*Work to be completed*.
Begin with the first line below and retype each line exactly through the line containing "266 545 23.19". Any pictures are to be left out.

*Given data*.
= = = = =
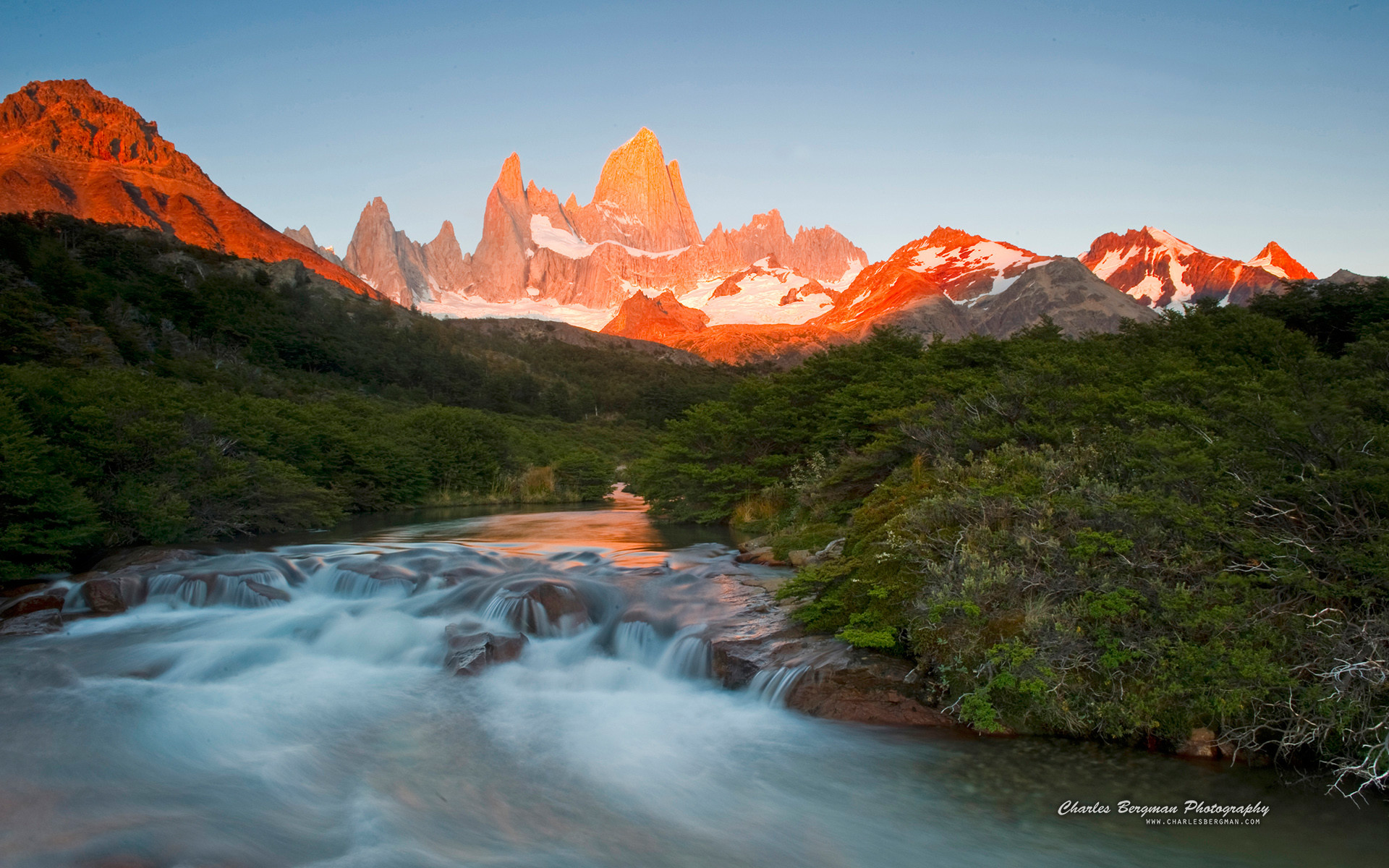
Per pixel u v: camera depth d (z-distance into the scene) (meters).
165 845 7.18
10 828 7.48
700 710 10.73
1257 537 9.77
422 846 7.34
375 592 16.33
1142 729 9.22
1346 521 9.26
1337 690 8.20
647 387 115.56
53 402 23.23
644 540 24.02
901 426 18.62
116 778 8.70
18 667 12.32
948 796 8.30
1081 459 13.06
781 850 7.42
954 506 12.23
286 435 32.47
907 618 11.08
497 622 13.91
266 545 23.19
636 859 7.23
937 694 10.25
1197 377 15.68
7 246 67.50
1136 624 9.77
= = = = =
*Result*.
Per pixel u v: camera depth d (z-distance into the scene) (meters).
165 845 7.18
10 828 7.48
700 710 10.73
1257 537 9.77
422 846 7.34
375 592 16.33
1142 729 9.22
1346 521 9.26
1337 690 8.20
647 387 115.56
53 402 23.23
644 540 24.02
901 426 18.62
116 778 8.70
18 667 12.32
948 796 8.30
1081 459 13.06
781 850 7.42
954 506 12.23
286 435 32.47
907 618 11.08
497 622 13.91
266 545 23.19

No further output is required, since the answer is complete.